* [Problem to solve]: Lines containing "scroll" should be pulled from the material below.

***** Source records *****

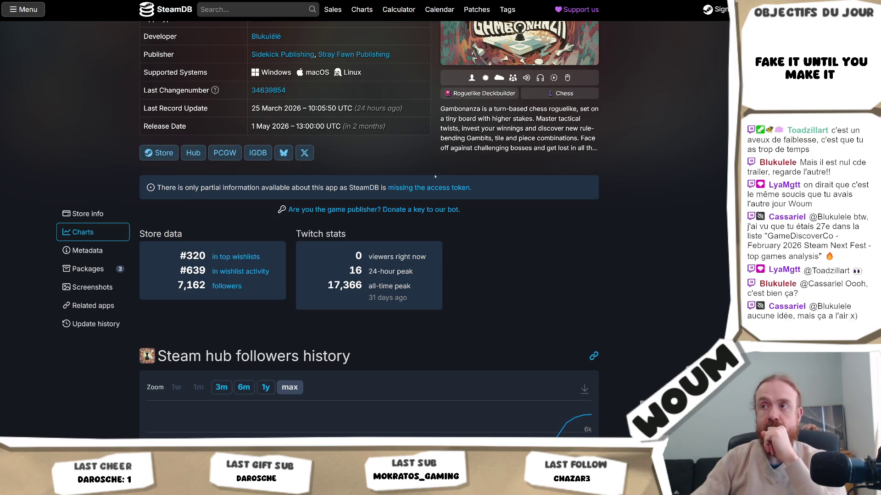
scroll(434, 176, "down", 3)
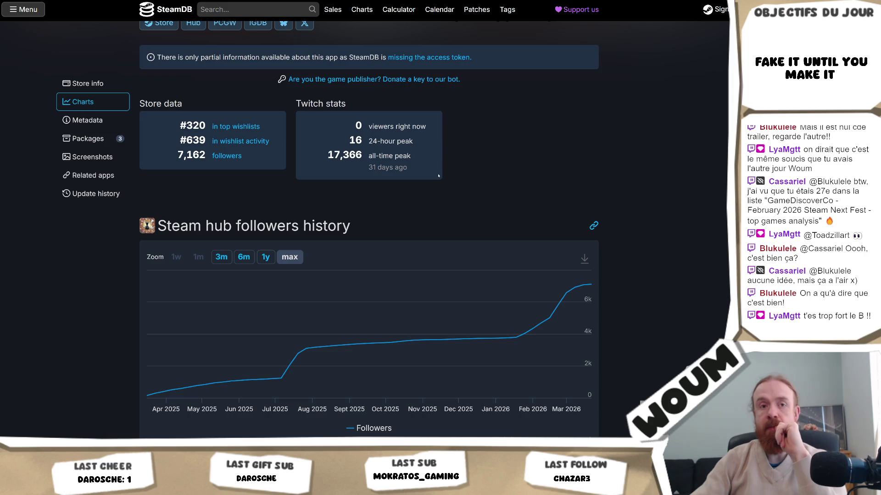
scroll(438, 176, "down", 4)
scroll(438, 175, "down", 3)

*****
***** Source records *****

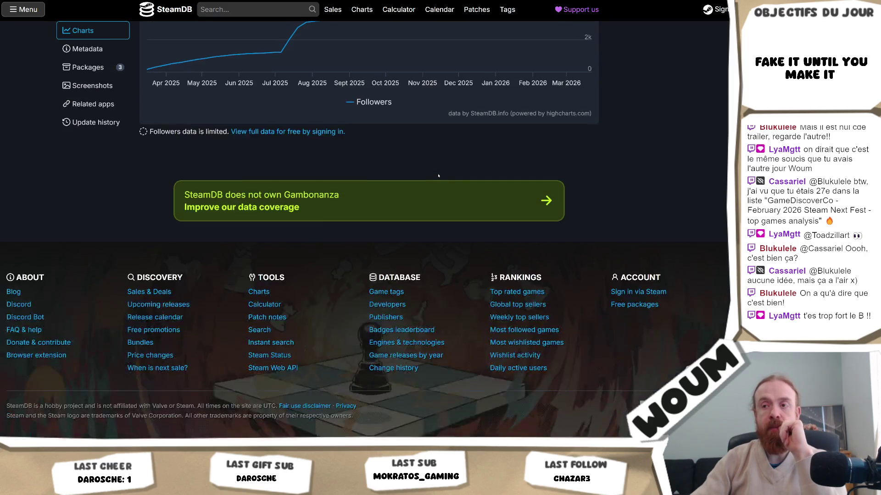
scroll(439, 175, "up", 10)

*****
***** Source records *****

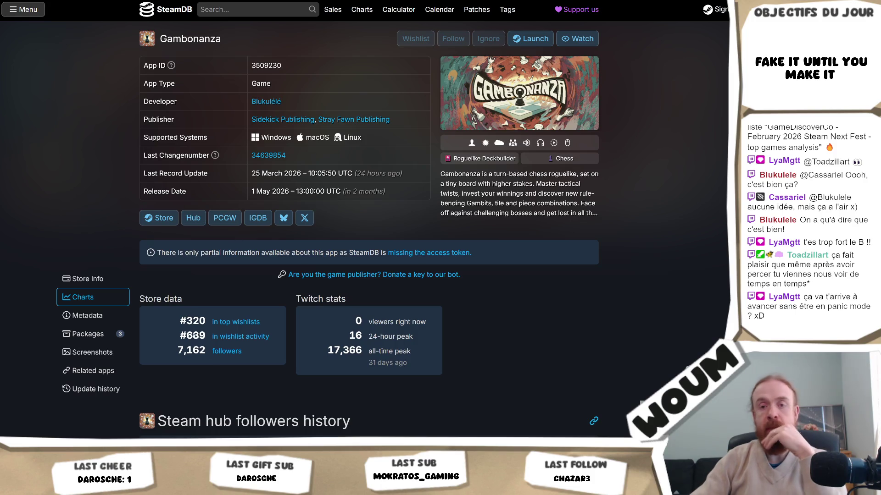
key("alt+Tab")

*****

* [Solution below]:
scroll(434, 176, "down", 3)
scroll(438, 176, "down", 4)
scroll(438, 175, "down", 3)
scroll(439, 175, "up", 10)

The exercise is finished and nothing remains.